Beni rahatsız eden ve kafama saplanmış zonklayan şöyle bir olay da var.

Egemen güçler bu oyunlara biz Türkleri yeniden alet etme yollarını, yeni formüller buldular. Bu yeni formülün adı DOST!  Birlikte analiz edelim.
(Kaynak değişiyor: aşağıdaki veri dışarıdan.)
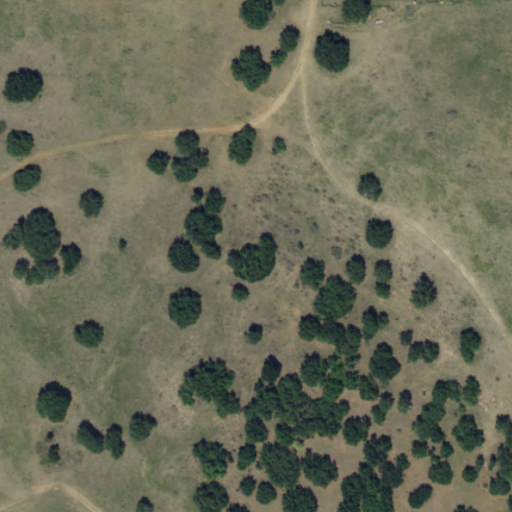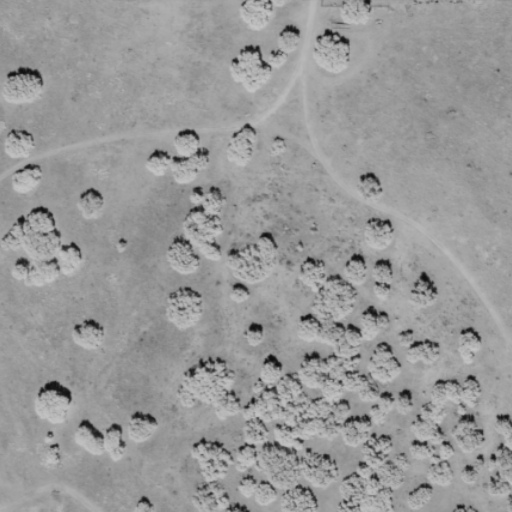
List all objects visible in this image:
road: (244, 138)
Ajan mıyım, değil miyim” çelişkisi saçını sakalını beyazlatan ve yeni durumuna biçim vermek için her sabah 2 saatini ayna başında geçiren DOST Genel Başkanı Lütfi Mestan,

“Oyumuzu analarımızın ve babalarımızın isimlerini değiştiren,

Dede ve ninelerimizin mezar taşlarını kıran ve

Bizi de Türkiye’ye kovan, orada kalan kardeşlerimizi devlet, hükümet ve belediyelerden söken eski polislerin sözde NATO’cu ve güya AB’ci partisi GERB adayına oy verelim derken, neden ve nasıl oldu da, seçimlerde Türkçe konuşuyor diye 24 000 leva cezayı Sofya Yüksek Temiz (Kasatsiyon) Mahkemesinde aklatamadı ve AİHM’ne taşıdı?
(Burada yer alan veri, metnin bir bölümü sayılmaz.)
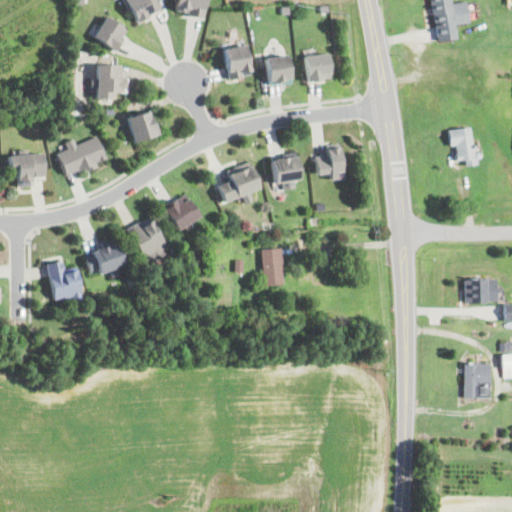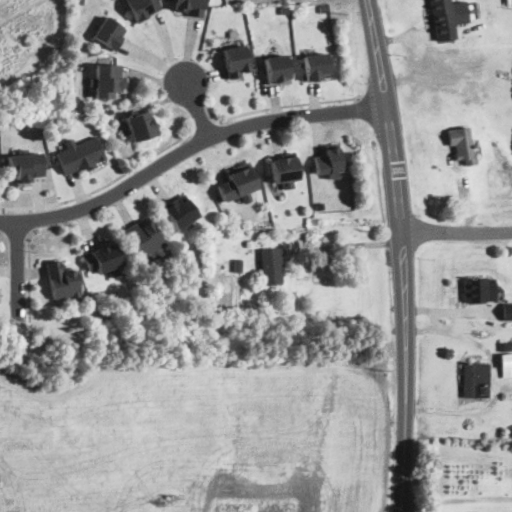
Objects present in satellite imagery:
building: (186, 6)
building: (190, 6)
building: (138, 8)
building: (141, 8)
building: (441, 11)
building: (447, 17)
building: (104, 31)
building: (107, 32)
building: (235, 61)
building: (236, 61)
building: (312, 66)
building: (316, 66)
building: (277, 69)
building: (278, 69)
building: (108, 77)
building: (107, 81)
road: (283, 107)
road: (199, 110)
building: (110, 111)
road: (204, 124)
building: (141, 125)
building: (141, 125)
building: (461, 144)
building: (462, 145)
road: (189, 151)
building: (78, 154)
building: (79, 155)
building: (328, 160)
building: (325, 162)
building: (25, 166)
building: (25, 167)
building: (284, 167)
building: (284, 170)
building: (235, 182)
building: (237, 182)
road: (105, 184)
building: (177, 210)
building: (179, 210)
road: (37, 218)
road: (456, 233)
building: (145, 238)
building: (146, 239)
road: (345, 245)
road: (402, 254)
building: (104, 256)
building: (102, 257)
building: (238, 265)
building: (271, 265)
building: (271, 266)
road: (19, 267)
road: (28, 274)
building: (62, 281)
building: (63, 281)
building: (478, 291)
building: (507, 310)
building: (507, 312)
building: (252, 314)
building: (505, 345)
building: (505, 347)
building: (506, 364)
building: (506, 366)
building: (475, 379)
building: (476, 381)
building: (510, 431)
Artık kırmızı kravat takmış, Türkiye’de bürokratları ve belediyeleri dolaşan ve kendi sorunlarımızı rafa kaldırıp GERB propagandası yapan Hüseyin Hafızov’u Türkiye’ye bir aldatıcı yeşil ördek gibi mi saldılar dersiniz?!

Aslında bir süre 12 000 leva kadar “Türkçe cezası” aldım diye fazlaca yakınan Hafızov, Sofya’da aynı yüksek mahkemede temize çıktı. Cezayı ödemedi. Aklandı! Peki Neden?
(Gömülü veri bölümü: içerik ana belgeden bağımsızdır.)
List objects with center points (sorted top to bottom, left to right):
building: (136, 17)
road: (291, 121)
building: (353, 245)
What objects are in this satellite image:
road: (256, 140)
Soruyorum onun bu gerekçeli aklanma kararı Genel Başkan Lütfi Mestan’a neden “emsal karar” olamadı? O neden kurtulamadı? Bunu düşünmekte ve sormakta haklıyız, değil mi?

Şu günlerde Kırklareli, Yalova, Şeker Pınar, Çayırova, Gebze vb görüşmelerinde kahraman havalarına giren Türkiye’de belediye-dernek dolaşan, öpücük dağıtan, memleketten selam getiren, propaganda yapıp resim çektiren Hafızov neyin nabzını yokluyor?

Kazma askerinden, dişleri dökülmüş dedelerden NATO gönüllüsü mü yapacak?

İlgilendik.

Sofya Yüksek Temiz’in Hüseyin Hafızov’u gerekçeli aklama kararını bulduk. Okuduk. Hafızov, “Benim anadilim Bulgarcadır. Türkçem yabancı dildir!” demiş. İncelememizi derinleştirdik. Bir araba kazasında canından olan Hüseyin Hafizov’un öz kardeşi, isimlerin iadesi yasasından yararlanmamış ve Bulgar isimleriyle defnedilmiştir. Evde beyinleri de Hıristiyan isimleriyle köyde yaşamaya devam ediyorlarmış.  Benim burada demek istediğim, herkes önce kendi kapısının önünü süpürsün.

Olay böyle iken, şu NATO ve AB maskesi takıp, 402 Bulgar parti arasından bir tek DOST partisinin soğan borsasında sarımsak satmasına ne diyelim pek bilemedim doğrusu?!

Bizi ne zamana kadar aldatacaklar. Yaşlılarımız 150 leva (75 Euro) emekli maaşı alıyorlar. Tarım emekçilerine dağıtılan para budur. İster sakla, ister elektrik, su, televizyon faturası öde. Seçenek senin.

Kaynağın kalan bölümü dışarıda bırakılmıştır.